══ WORKING DATA ══

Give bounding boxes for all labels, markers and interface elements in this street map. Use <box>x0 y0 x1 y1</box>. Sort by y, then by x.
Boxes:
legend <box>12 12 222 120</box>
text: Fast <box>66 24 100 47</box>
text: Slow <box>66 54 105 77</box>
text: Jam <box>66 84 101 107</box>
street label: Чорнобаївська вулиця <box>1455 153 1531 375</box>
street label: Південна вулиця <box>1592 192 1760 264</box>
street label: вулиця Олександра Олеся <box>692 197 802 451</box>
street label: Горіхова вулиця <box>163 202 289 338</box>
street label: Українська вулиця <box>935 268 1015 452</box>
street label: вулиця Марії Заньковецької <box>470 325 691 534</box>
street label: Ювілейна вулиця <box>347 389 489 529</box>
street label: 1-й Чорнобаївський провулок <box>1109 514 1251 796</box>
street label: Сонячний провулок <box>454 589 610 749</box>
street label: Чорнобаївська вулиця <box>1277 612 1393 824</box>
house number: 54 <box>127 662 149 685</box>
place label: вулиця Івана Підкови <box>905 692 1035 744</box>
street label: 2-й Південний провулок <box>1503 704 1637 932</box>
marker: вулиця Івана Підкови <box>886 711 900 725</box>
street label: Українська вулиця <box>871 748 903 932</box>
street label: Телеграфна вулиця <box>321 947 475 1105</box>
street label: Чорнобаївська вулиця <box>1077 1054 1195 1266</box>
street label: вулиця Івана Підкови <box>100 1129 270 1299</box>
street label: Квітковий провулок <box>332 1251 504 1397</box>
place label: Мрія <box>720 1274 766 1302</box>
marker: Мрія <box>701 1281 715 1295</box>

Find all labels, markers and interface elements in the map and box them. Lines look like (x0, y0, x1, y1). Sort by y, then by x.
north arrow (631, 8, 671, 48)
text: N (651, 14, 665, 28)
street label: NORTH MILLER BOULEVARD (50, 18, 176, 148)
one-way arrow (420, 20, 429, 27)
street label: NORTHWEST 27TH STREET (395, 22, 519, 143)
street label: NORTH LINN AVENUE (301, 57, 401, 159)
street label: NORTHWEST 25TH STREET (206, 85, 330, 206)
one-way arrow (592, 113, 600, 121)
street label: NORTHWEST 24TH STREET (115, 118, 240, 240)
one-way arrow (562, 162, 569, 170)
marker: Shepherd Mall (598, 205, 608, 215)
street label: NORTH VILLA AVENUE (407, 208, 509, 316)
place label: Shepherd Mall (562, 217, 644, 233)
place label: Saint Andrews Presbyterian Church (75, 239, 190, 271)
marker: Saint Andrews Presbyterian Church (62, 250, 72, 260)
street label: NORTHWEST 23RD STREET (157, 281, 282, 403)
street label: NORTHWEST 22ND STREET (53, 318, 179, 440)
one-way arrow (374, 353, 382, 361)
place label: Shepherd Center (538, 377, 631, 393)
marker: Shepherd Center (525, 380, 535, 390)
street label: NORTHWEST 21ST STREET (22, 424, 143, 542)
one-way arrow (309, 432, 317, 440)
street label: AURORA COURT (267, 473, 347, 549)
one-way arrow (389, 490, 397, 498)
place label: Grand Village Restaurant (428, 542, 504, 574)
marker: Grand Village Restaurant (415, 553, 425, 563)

═══

_TASK TO CARRY OUT_:
Report the number of lines in the listing above that hold the word "Sort", and give no other text.

_EXERCISE SOLUTION_:
2